GOAL OF THE EXERCISE —
Nothing but the lines from the line with "DIALYYY/12,USERNAME" to the end of the records below should appear in the answer, each exactly as given.

RECORD EXCERPTS —
────

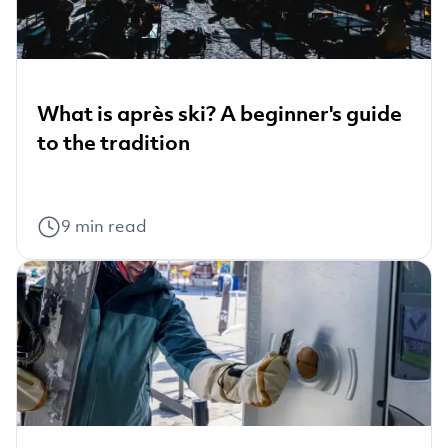
What is après ski? A beginner's guide
to the tradition
9
min read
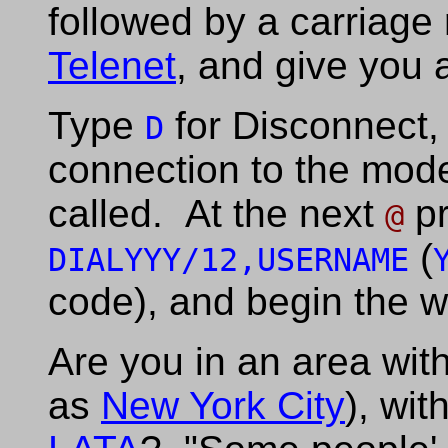
followed by a carriage 
Telenet
, and give you
Type
for Disconnect, 
D
connection to the mode
called. At the next
pr
@
(
DIALYYY/12,USERNAME
code), and begin the w
Are you in an area with
as
New York City
), wit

────

THE COMPLETED TASK —
DIALYYY/12,USERNAME
code), and begin the w
Are you in an area with
as
New York City
), wit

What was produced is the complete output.